Make an exact copy of all the records that follow, apart from the pictures.

◆ ◆ ◆

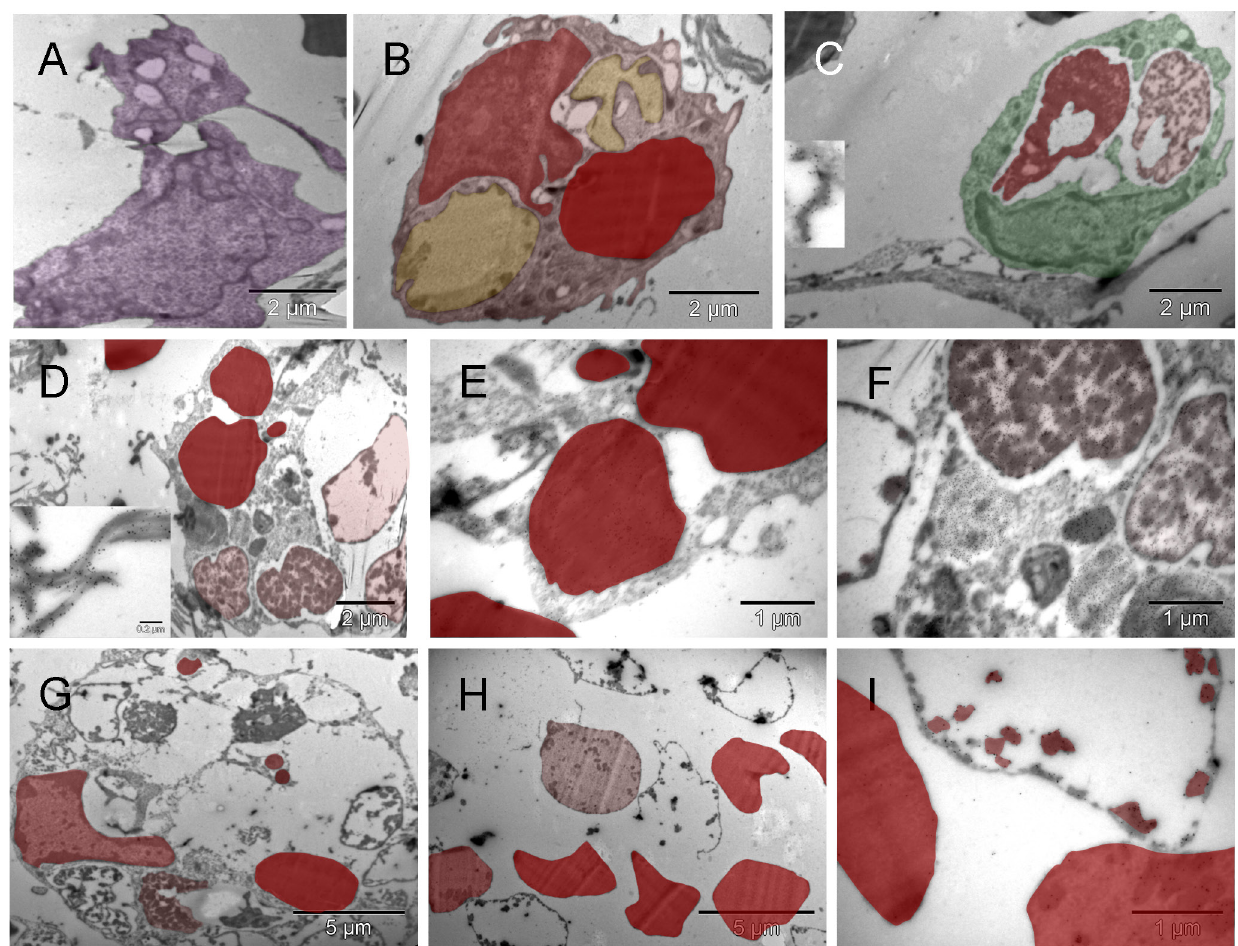
Figure S6. HSCs differentiation by evolution. The cells shown in the upper row [ A , B & C ] were located in the hyaline membrane 5 µm (or less) apart from one another (Figure S14b) suggesting their relatively recent derivation from a common precursor. The first, irregularly shaped cell with platelet-resembling attachment was probably a megakaryocyte (purple) [ A ]. The second one (mixed shades of red), had four large vesicles but only one of them was similar in size and electron density to a cell-free erythrosome (right upper corner in [ A ]), whereas two other vesicles (yellow) were much lighter with the exception of small patches at the periphery, and the fourth one was probably an incompletely converted nucleus [ B ]. The third cell (green) had two large vesicles (red and pink) and both appeared to represent different stages of degradation of the material they were made of [ C ]. The outer membrane of that cell was at one side connected to another cell via calmyrin-containing extracellular fibers (insert in [ C ]). Both cells with the large vesicles made impression of cells with mixed phenotypes with some inclinations to specialize in either producing erythrosomes [ B ] or forming a lumen [ C ]. Fields shown in [ D – I ] were in the same section; they represented what seemed to be left after internal remodeling of polyploidal cells or multi-cellular clusters [ D & G ]. There were cell-free erythrosomes as well as empty vesicles, some broken [ H ]. Clearly, cells were perishing because of such restructuring but they were also changing the microenvironment. Insert in [ D ] shows calmyrin-specific label on fibers of ECM. [ E , F & I ] are enlarged regions from [ D ] and [ H ],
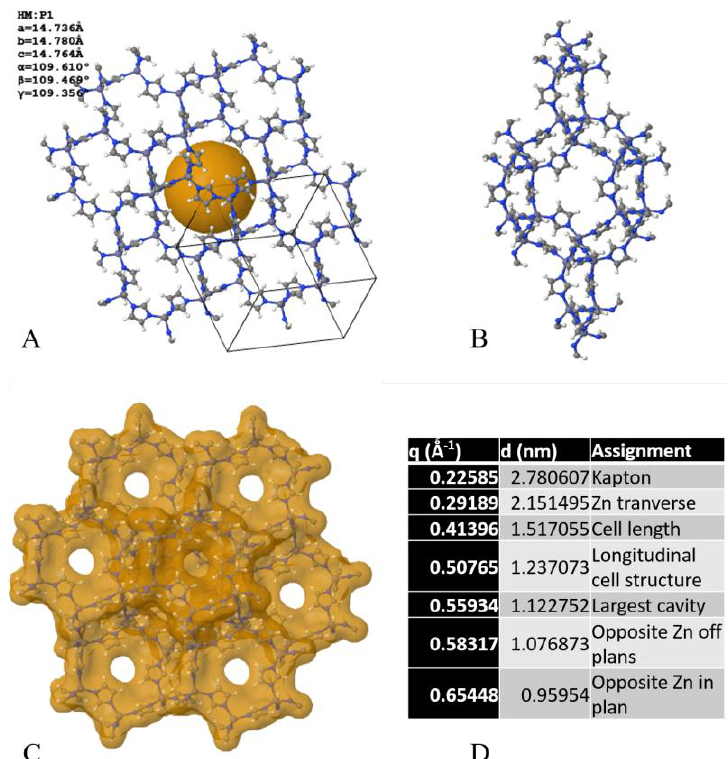
Figure 2. ( A ) Front view of the crystallographic structure of ZiF-8 and ( B ) side view of the cell, corresponding to a cubic body-centred structure; ( C ) corresponding pore structure and molecular surface for adsorption [17], with ( D ) equivalent scattering vectors peak positions assignments and critical dimensions modelled and calculated with [18].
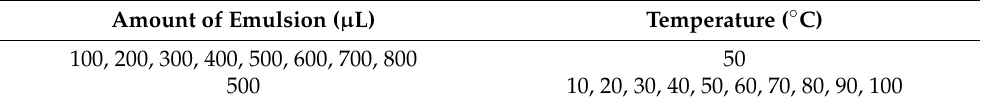
Table 1. Variable table for the single-factor experiment of PSt microspheres self-assembly on a wood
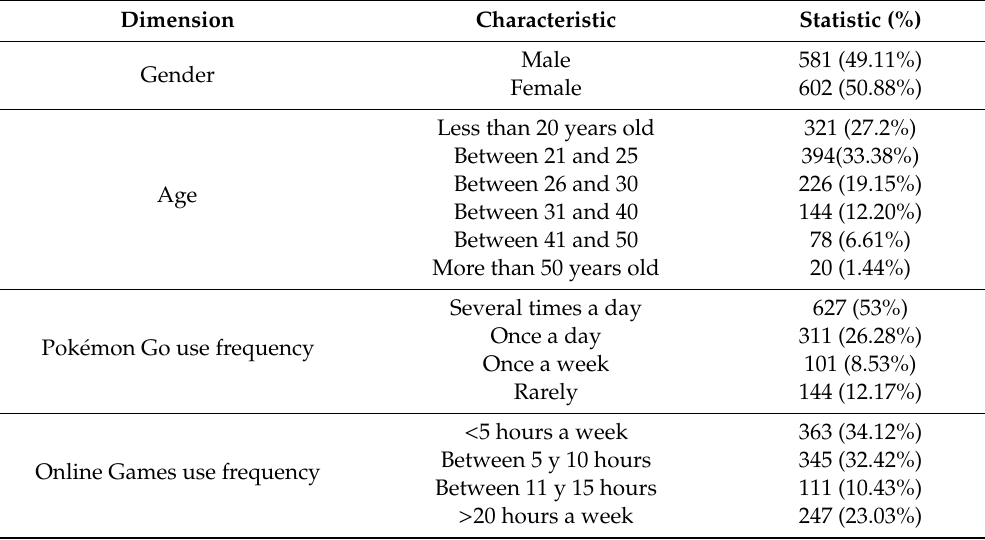
Table 1. Demographic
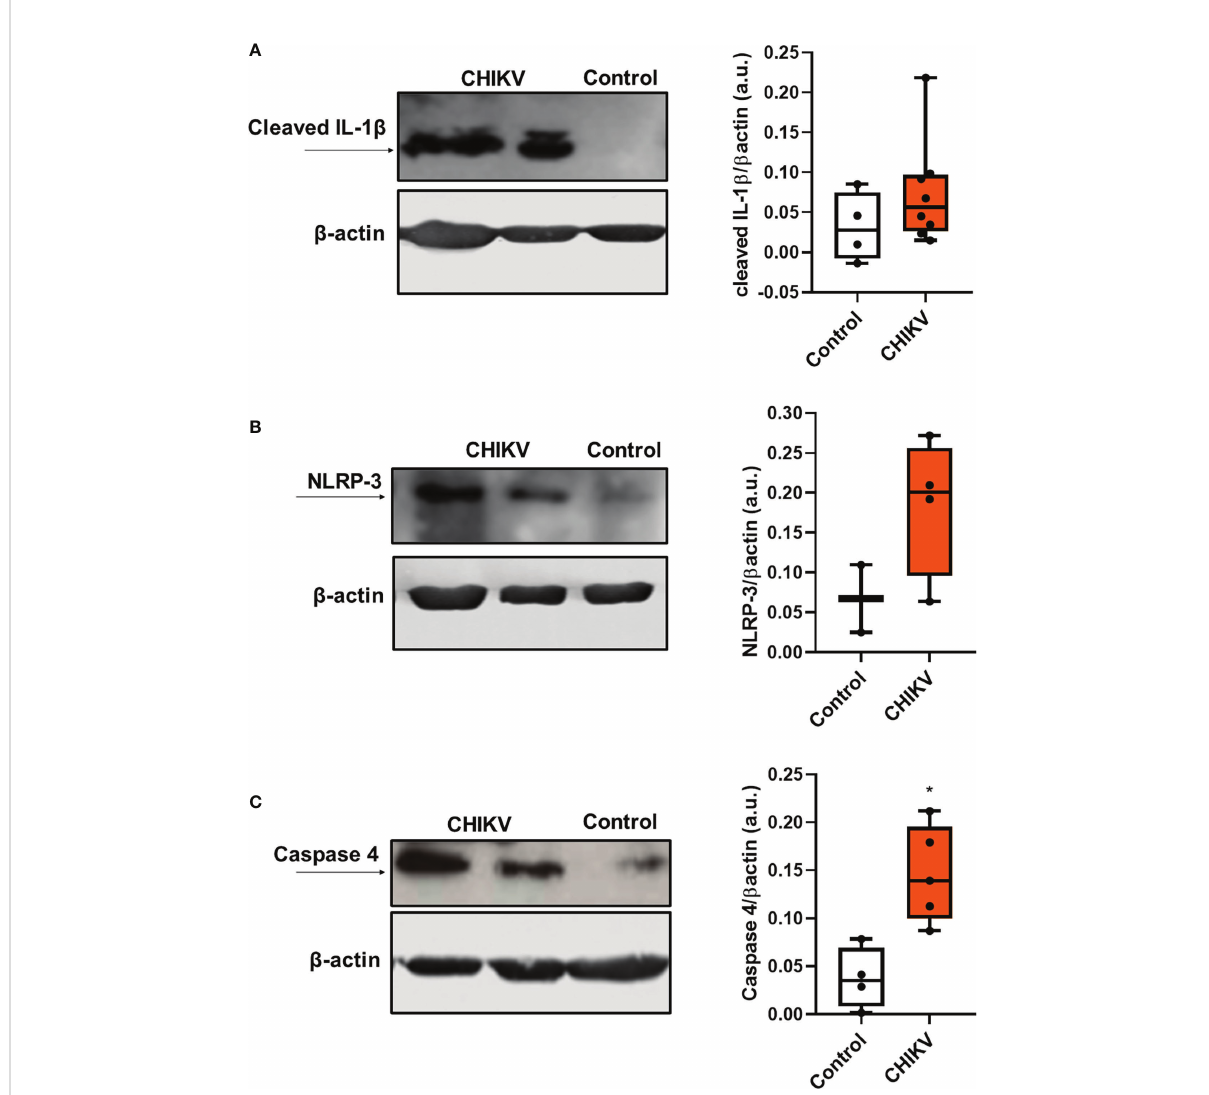
FIGURE 2 Infection with chikungunya virus leads to in fl ammasome activation in platelets. (A) Western blot analysis of cleaved IL-1 b and b -actin expression in platelets isolated from four control subjects and eight CHIKV patients and graph demonstrating band densitometry comparing to CHIKV with Control (NS, p=0.2828); (B) Western blot analysis of NLRP-3 and b -actin expression in platelets isolated from three control subjects and four CHIKV patients and graph demonstrating band densitometry comparing to CHIKV with Control (NS, p=0.2667); (C) Western blot analysis of caspase 4 and b -actin expression in platelets isolated from four control subjects and fi ve patients with CHIKV; and graph demonstrating band densitometry with *P ≤ 0.05 comparing to CHIKV with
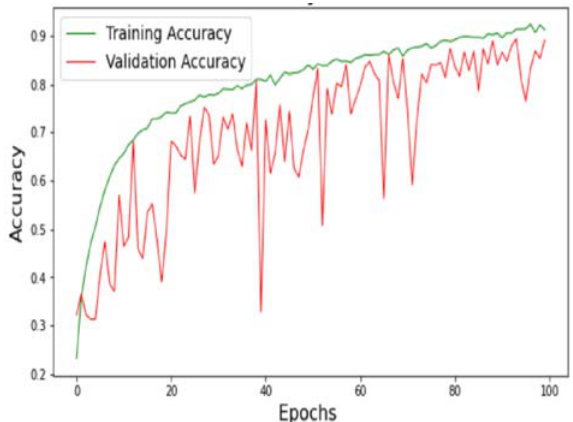
Figure 6. Accuracy Curves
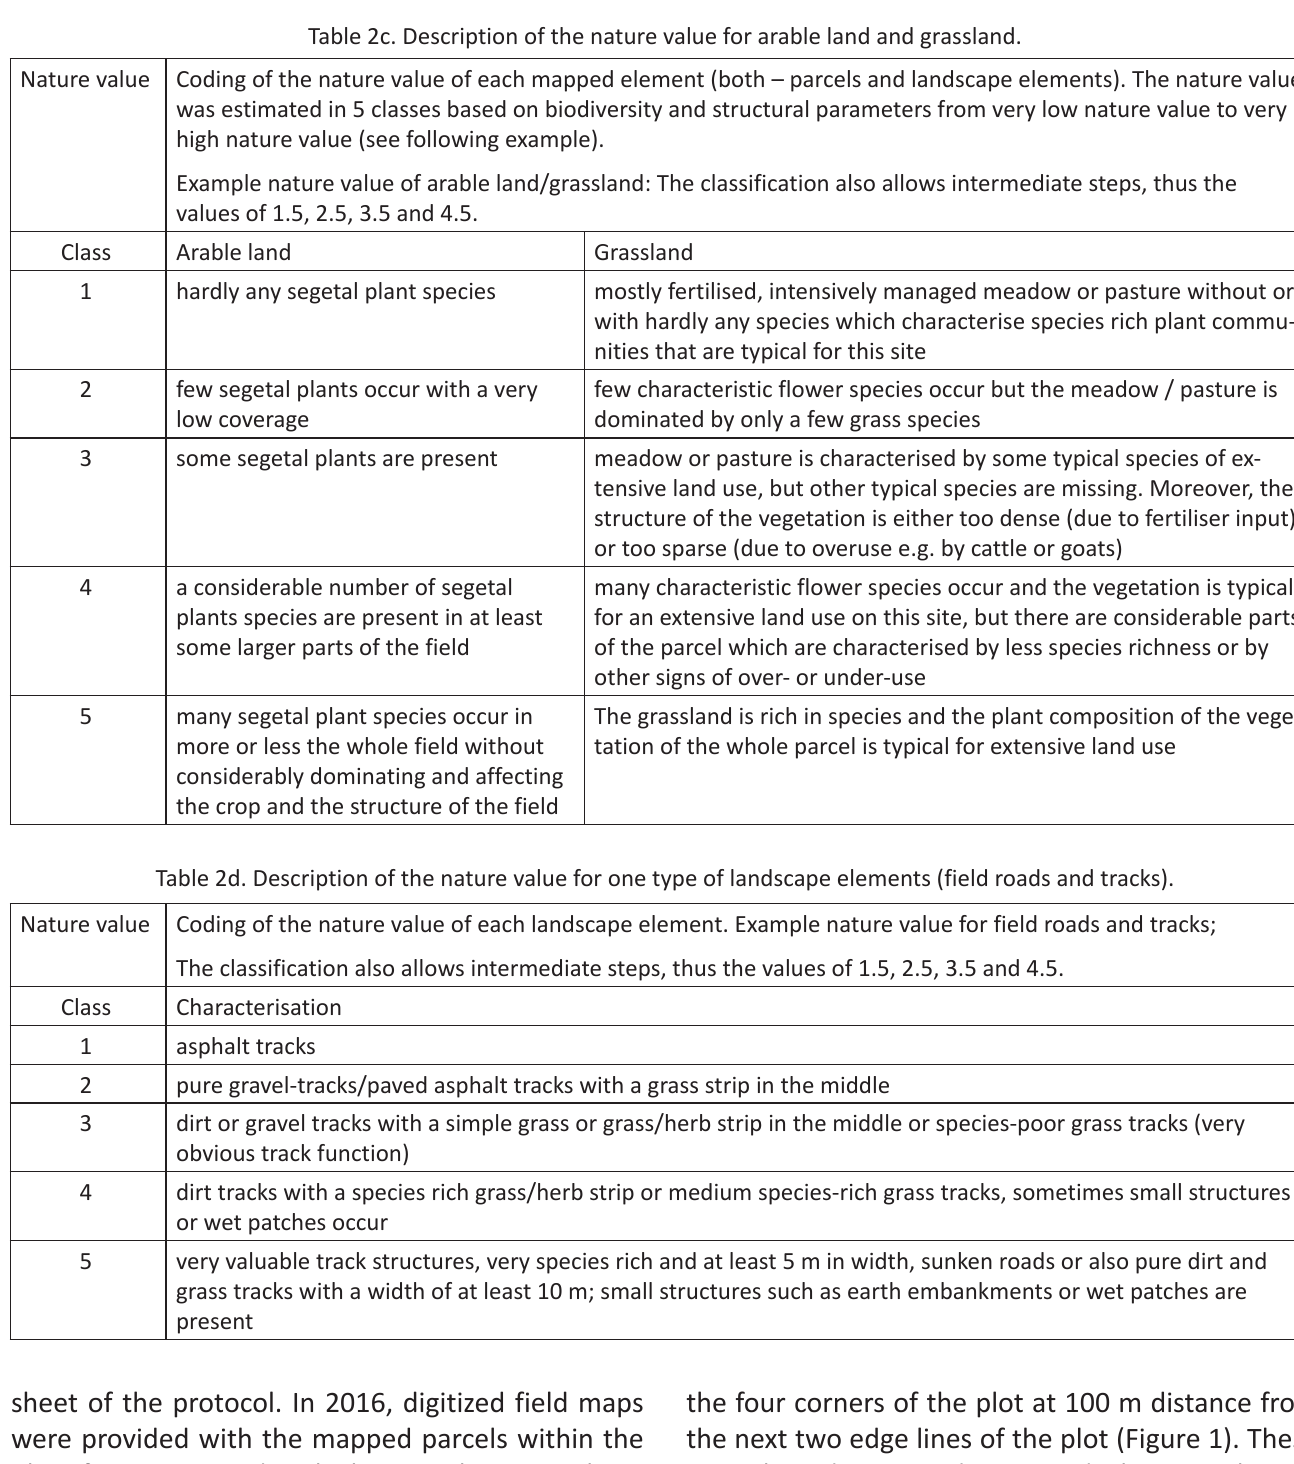
Figure 2. Schematic representation of the workflow in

◆ ◆ ◆

Answer to this problem
Figure S6. HSCs differentiation by evolution. The cells shown in the upper row [ A , B & C ] were located in the hyaline membrane 5 µm (or less) apart from one another (Figure S14b) suggesting their relatively recent derivation from a common precursor. The first, irregularly shaped cell with platelet-resembling attachment was probably a megakaryocyte (purple) [ A ]. The second one (mixed shades of red), had four large vesicles but only one of them was similar in size and electron density to a cell-free erythrosome (right upper corner in [ A ]), whereas two other vesicles (yellow) were much lighter with the exception of small patches at the periphery, and the fourth one was probably an incompletely converted nucleus [ B ]. The third cell (green) had two large vesicles (red and pink) and both appeared to represent different stages of degradation of the material they were made of [ C ]. The outer membrane of that cell was at one side connected to another cell via calmyrin-containing extracellular fibers (insert in [ C ]). Both cells with the large vesicles made impression of cells with mixed phenotypes with some inclinations to specialize in either producing erythrosomes [ B ] or forming a lumen [ C ]. Fields shown in [ D – I ] were in the same section; they represented what seemed to be left after internal remodeling of polyploidal cells or multi-cellular clusters [ D & G ]. There were cell-free erythrosomes as well as empty vesicles, some broken [ H ]. Clearly, cells were perishing because of such restructuring but they were also changing the microenvironment. Insert in [ D ] shows calmyrin-specific label on fibers of ECM. [ E , F & I ] are enlarged regions from [ D ] and [ H ],
Figure 2. ( A ) Front view of the crystallographic structure of ZiF-8 and ( B ) side view of the cell, corresponding to a cubic body-centred structure; ( C ) corresponding pore structure and molecular surface for adsorption [17], with ( D ) equivalent scattering vectors peak positions assignments and critical dimensions modelled and calculated with [18].
Table 1. Variable table for the single-factor experiment of PSt microspheres self-assembly on a wood
Table 1. Demographic
FIGURE 2 Infection with chikungunya virus leads to in fl ammasome activation in platelets. (A) Western blot analysis of cleaved IL-1 b and b -actin expression in platelets isolated from four control subjects and eight CHIKV patients and graph demonstrating band densitometry comparing to CHIKV with Control (NS, p=0.2828); (B) Western blot analysis of NLRP-3 and b -actin expression in platelets isolated from three control subjects and four CHIKV patients and graph demonstrating band densitometry comparing to CHIKV with Control (NS, p=0.2667); (C) Western blot analysis of caspase 4 and b -actin expression in platelets isolated from four control subjects and fi ve patients with CHIKV; and graph demonstrating band densitometry with *P ≤ 0.05 comparing to CHIKV with
Figure 6. Accuracy Curves
Figure 2. Schematic representation of the workflow in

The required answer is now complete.